It is this imbalance, both in the relative bargaining power of cargo owners, and the superior bargaining power of ship-owners, and the imbalance between $500 per container and the true value of a shipment which has led to countless lawsuits and judicial opinions over the “package limitation” problem. The rest of the world, seeing this as an attempt by ship-owners
to free themselves from responsibility for protecting cargo, amended the Hague Rules in 1968 with the Visby Amendments which eliminated the “per package” limitation and substituted a limitation per kilogram. In so doing, litigation concerning limitations on liability became virtually non-existent outside the United States.
(b)
Care of the cargo under Hague or Hague / Visby Rules is a stringent obligation, because it states that the carrier shall “properly and carefully” care for the goods.

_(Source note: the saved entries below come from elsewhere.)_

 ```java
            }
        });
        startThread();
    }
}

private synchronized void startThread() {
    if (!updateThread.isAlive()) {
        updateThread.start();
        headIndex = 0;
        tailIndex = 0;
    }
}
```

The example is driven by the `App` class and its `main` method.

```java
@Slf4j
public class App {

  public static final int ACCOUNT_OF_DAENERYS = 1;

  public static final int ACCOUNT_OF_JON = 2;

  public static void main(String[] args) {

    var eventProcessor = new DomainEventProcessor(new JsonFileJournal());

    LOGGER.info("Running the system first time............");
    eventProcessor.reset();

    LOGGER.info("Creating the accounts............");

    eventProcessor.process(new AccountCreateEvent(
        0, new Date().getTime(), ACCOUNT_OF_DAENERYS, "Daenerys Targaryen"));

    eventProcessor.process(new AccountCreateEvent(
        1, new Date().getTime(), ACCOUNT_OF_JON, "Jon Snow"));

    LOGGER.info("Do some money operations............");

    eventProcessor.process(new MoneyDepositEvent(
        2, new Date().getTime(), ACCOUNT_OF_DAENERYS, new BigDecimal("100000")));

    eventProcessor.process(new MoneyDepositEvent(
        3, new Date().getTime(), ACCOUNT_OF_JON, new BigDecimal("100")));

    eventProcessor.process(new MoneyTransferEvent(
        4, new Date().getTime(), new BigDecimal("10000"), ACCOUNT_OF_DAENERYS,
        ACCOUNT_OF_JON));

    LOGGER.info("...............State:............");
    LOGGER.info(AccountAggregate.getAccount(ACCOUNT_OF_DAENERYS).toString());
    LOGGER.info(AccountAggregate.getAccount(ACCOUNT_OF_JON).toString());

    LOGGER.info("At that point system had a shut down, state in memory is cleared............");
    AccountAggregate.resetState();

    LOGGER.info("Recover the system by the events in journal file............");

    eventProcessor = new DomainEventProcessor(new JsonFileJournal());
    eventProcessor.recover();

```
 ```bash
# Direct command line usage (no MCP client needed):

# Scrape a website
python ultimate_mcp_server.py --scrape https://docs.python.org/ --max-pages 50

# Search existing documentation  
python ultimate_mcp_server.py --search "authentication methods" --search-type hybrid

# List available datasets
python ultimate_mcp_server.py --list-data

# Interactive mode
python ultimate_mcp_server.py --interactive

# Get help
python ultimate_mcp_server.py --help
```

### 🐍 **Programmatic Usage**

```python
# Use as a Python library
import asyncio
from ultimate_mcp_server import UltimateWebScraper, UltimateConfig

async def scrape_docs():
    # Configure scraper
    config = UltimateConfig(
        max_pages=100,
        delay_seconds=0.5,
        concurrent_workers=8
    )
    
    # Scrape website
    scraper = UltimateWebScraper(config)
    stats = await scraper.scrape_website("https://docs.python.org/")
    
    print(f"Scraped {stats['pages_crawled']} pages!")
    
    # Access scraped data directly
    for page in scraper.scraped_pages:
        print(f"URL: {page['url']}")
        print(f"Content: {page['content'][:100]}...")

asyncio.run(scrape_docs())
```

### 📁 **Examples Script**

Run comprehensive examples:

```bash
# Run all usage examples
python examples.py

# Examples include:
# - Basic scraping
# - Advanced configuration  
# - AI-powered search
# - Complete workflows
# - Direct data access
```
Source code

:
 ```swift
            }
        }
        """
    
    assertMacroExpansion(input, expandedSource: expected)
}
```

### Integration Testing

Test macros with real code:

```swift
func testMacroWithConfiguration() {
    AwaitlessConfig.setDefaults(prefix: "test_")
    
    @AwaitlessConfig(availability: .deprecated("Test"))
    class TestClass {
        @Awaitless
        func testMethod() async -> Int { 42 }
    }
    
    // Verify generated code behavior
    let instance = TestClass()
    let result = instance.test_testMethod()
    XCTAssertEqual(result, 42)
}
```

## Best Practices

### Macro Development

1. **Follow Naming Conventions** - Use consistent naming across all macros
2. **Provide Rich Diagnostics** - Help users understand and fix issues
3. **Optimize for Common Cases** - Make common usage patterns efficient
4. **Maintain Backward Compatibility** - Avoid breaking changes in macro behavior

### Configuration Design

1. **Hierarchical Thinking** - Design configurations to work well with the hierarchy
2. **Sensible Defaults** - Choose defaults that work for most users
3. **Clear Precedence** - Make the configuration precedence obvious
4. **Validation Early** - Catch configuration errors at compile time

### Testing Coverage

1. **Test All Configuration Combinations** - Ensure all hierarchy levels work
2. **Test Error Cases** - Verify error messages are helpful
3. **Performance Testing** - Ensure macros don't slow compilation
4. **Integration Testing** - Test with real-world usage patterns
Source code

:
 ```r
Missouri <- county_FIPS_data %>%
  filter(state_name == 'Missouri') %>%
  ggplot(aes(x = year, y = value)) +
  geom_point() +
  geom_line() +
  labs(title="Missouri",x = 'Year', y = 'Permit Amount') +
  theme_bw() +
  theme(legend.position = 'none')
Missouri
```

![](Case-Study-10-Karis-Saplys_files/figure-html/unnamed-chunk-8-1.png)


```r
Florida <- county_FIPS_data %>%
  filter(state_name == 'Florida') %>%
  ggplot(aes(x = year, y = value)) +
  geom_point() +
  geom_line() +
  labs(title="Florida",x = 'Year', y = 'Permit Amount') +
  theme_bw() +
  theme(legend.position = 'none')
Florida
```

The obligation therefore is not only to act “carefully” but also “properly”. There is nothing in Hague or Hague / Visby Rules referring to due diligence to care for the cargo. The only references to
“due diligence” in Hague and Hague / Visby Rules deal with in respect to making the vessel seaworthy, and which refers to latent defects of the ship “not discoverable by due
diligence”.
The reference to due diligence in caring for cargo leads to the requirement that the carrier need prove only due diligence to care for cargo in order to exonerate (free from blame) itself. But it is NOT limited to this requirement alone because the carrier must prove the cause of the loss, and that he exercised due diligence to make the vessel seaworthy in respect of preventing the loss.